O despacho de um delegado do Rio Grande do Norte ao liberar um morador de rua detido pela guarda municipal viralizou na web pelo tom “poético” usado no documento. O homem foi levado à delegacia por “arriar o barro” (palavras do delegado) dentro de um prédio onde funciona um centro de educação infantil, mas foi solto graças ao bom senso do policial.

Em menos de dez horas, uma postagem com a foto do despacho teve mais de três mil retweets e sete mil curtidas no Twitter. A maioria das respostas dá razão ao delegado, que definiu o fato como uma “cagalança geral” – e ele não poupou nem a si mesmo.

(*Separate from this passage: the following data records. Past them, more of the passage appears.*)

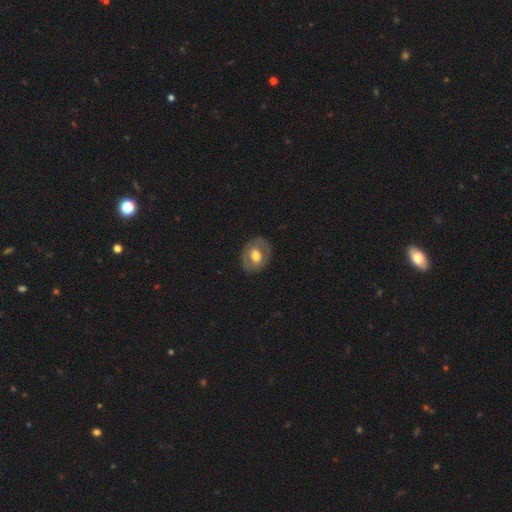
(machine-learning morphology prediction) Smooth or featured: featured or disk — 49% (smooth — 45%)
Merging: none — 81% (minor disturbance — 14%)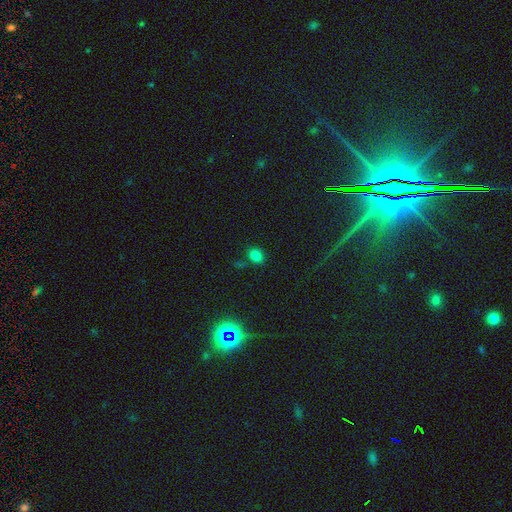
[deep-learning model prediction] smooth_or_featured: smooth (p=0.76) [alt: star or artifact p=0.19]
how_rounded: in between (p=0.60) [alt: round p=0.38]
merging: none (p=0.73) [alt: minor disturbance p=0.13]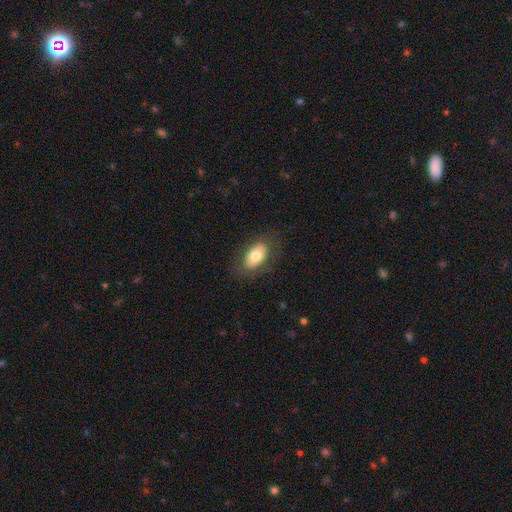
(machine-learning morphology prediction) Smooth or featured?
  - smooth: 72% *
  - featured or disk: 21%
  - star or artifact: 7%
How rounded?
  - in between: 92% *
  - round: 6%
  - cigar-shaped: 2%
Merging?
  - none: 82% *
  - minor disturbance: 13%
  - major disturbance: 5%
  - merger: 1%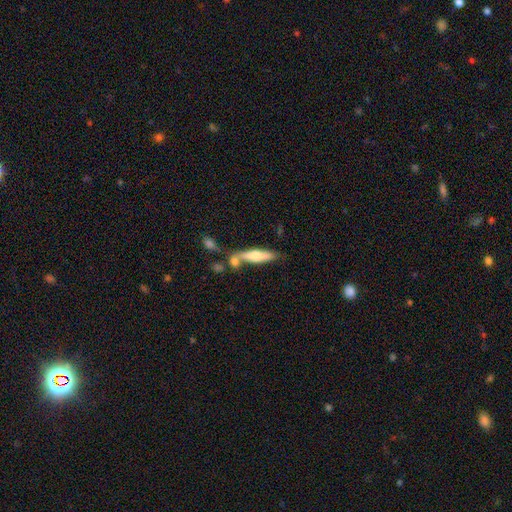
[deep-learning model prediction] Smooth or featured? Predicted: smooth (p=0.58). How rounded? Predicted: cigar-shaped (p=0.71). Merging? Predicted: none (p=0.56).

Delegado plantonista liberou morador de rua (Reprodução/Tribuna do Norte)

O despacho na íntegra:

“Não vislumbro justa causa com vistas a justificar a lavratura de procedimento criminal contra o conduzido, por falta absoluta de provas. Inexistem autoria e materialidade. O conduzido é morador de rua, e não achou lugar melhor para dar de corpo, obrar, grosso modo, esvaziar o intestino grosso, cagar, como se diz no idioma espontâneo do povo. Trata-se de um brasileiro em típico estado de necessidade. Ele não tem casa nem privada onde possa “arriar o barro”, como se diz lá em nós. E foi trazido a esta delegacia pelo simples fato de ter cagado no intramuros da repartição pública mal cuidada e mal vigiada, quando a cagada maior é dos administradores, a partir do momento em que não cuidam direito da segurança do prédio, um espaço destinado a prestar serviço público. Trata a presente ocorrência de uma cagalança geral: do prefeito ao secretário, passando pelo diretor do órgão, pelo vigilante de faz-de-conta, pelos membros da Guarda Municipal que conduziram um homem inocente até esta Delegacia, e por que não dizer da parte deste delegado, ora fazendo uso de linguagem pouco usual, porém vigorosa, para redigir o presente despacho.

Natal, 05 de agosto de 2018

Aldo Lopes de Araújo

Delegado de Polícia Civil”

Dá pra perceber que o delegado, Aldo Lopes de Araújo, tem uma veia literária, né? Tanto é que ele tem um livro publicado, ganhador do Prêmio Câmara Cascudo e com apresentação de ninguém menos que Ariano Suassuna. O cabra tem moral!

  • Ricardo Mota

    Caro Bruno:
    Que bom vê-lo aprontando também por aqui. O material está interessante e divertido. É lembrar que o homem é o único animal que se esconde para fazer suas necessidades mais naturais – inclusive aquela.
    Boa sorte e um forte abraço de torcedor.